**Given passage:**
= = = = =

- Breed: Quarter Horse
- Discipline: Racing
- Sire: Three Bars (TB)
- Grandsire: Percentage (TB)
- Dam: Leo Pat
- Maternal grandsire: Leo
- Sex: Stallion
- Foaled: 1964
- Country: United States
- Color: Sorrel
- Breeder: Paul Curtner

Record
- 18 starts: 5-4-0 AAA speed rating

Earnings
- $1856.00

Honors
- American Quarter Horse Hall of Fame

= Zippo Pat Bars =

Quarter Horse show horse and sire

Zippo Pat Bars (1964–1988) was an American Quarter horse racehorse and showhorse who became an influential sire in the breed.

==Life==
Zippo Pat Bars was a son of the Thoroughbred stallion Three Bars out of a daughter of Leo named Leo Pat. He was a 1964 sorrel stallion bred by Paul Curtner. As a weanling, Curtner was offered $20,000.00 for the colt, which he turned down.

= = = = =

**Dataset entries:**
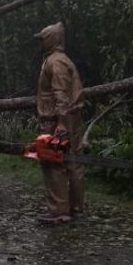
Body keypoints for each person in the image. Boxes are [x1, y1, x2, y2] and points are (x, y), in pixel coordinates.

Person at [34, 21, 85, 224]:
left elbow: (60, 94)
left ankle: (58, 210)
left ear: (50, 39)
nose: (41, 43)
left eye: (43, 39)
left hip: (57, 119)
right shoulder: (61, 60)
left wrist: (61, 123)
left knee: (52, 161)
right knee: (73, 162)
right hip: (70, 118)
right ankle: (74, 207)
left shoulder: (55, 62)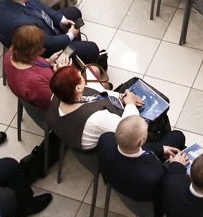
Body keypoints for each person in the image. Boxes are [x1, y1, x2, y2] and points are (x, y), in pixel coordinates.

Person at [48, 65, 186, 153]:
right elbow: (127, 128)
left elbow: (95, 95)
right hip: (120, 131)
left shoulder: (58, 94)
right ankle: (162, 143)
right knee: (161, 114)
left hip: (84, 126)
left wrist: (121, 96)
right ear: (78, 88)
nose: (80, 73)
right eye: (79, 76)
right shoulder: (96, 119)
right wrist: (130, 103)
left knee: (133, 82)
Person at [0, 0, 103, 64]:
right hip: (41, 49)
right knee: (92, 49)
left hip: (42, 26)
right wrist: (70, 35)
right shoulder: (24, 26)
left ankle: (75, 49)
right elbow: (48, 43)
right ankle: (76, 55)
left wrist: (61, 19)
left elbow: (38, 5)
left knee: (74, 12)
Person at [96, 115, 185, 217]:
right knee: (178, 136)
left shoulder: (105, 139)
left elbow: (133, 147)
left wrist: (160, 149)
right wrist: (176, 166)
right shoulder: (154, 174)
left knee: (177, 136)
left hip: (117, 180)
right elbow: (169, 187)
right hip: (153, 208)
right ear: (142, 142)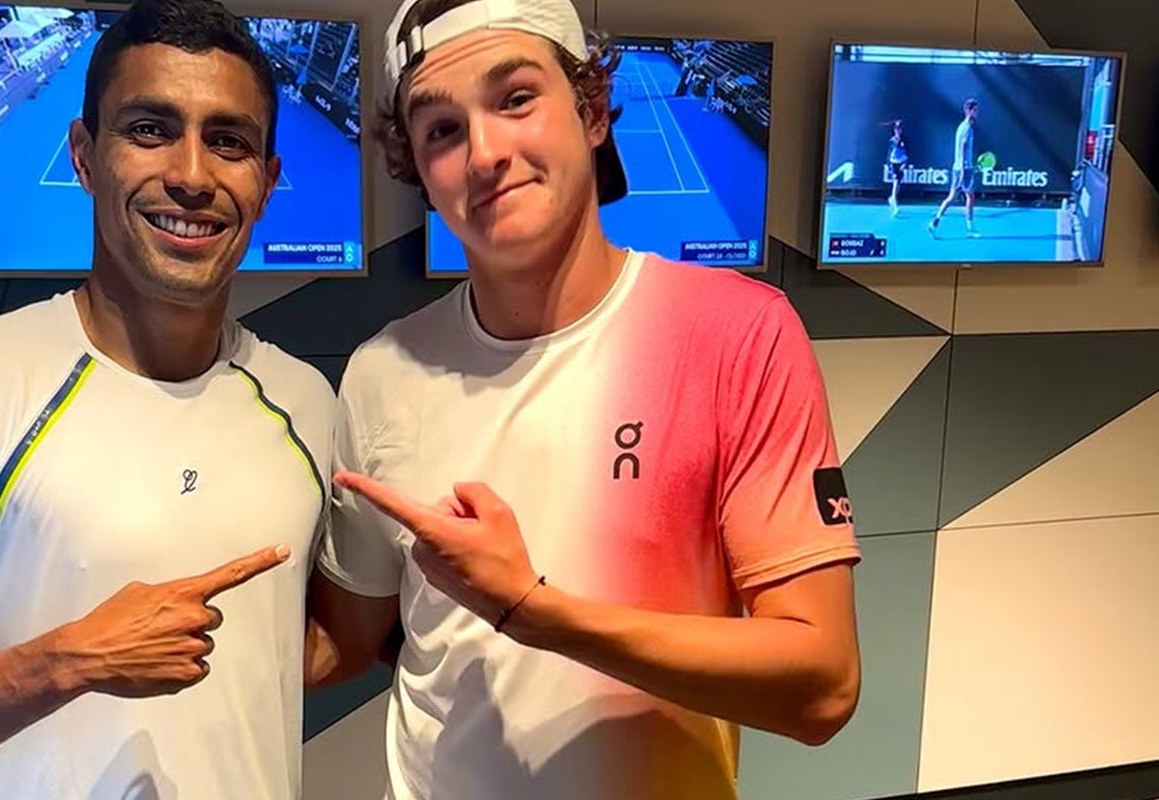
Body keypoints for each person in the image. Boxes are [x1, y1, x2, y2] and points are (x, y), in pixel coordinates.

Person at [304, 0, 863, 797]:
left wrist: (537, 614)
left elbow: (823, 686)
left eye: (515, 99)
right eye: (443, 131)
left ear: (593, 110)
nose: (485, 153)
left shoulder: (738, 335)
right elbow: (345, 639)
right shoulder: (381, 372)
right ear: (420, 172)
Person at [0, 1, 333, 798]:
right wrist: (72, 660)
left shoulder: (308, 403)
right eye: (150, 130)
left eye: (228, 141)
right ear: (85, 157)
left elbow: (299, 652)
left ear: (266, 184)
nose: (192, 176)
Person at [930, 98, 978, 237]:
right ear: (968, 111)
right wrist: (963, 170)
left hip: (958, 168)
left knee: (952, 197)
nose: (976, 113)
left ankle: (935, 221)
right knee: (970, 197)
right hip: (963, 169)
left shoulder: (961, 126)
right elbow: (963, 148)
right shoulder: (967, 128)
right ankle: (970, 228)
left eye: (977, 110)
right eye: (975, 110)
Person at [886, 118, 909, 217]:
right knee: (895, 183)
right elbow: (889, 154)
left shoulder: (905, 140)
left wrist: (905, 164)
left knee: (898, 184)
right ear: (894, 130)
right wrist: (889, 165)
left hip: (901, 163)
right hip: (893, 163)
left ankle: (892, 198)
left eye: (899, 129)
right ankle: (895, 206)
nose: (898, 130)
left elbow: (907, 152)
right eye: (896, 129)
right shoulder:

= = = = =

**Work instruction 1:** In one to three sentences, explain why the Zippo Pat Bars article lists Leo as the horse's maternal grandsire.
**Work instruction 2:** Extend the Zippo Pat Bars article with the next paragraph, starting after its final sentence about the $20,000.00 offer.
The dataset entries play no part in what comes next.

**Response area 1:** Zippo Pat Bars was out of the mare Leo Pat, and she was a daughter of Leo. That makes Leo the sire of his dam, which is his maternal grandsire.

**Response area 2:**
== Racing career ==
Zippo Pat Bars raced for two years, starting eighteen times. He won five races and placed second four times. He earned a Race Register of Merit with the American Quarter Horse Association (or AQHA) in 1966 with an AAA speed rating. He earned $1855.00 on the racetrack. He injured himself as a two-year-old, fracturing two vertebrae in a stall accident. The injury kept the horse out of the 1966 All American Futurity.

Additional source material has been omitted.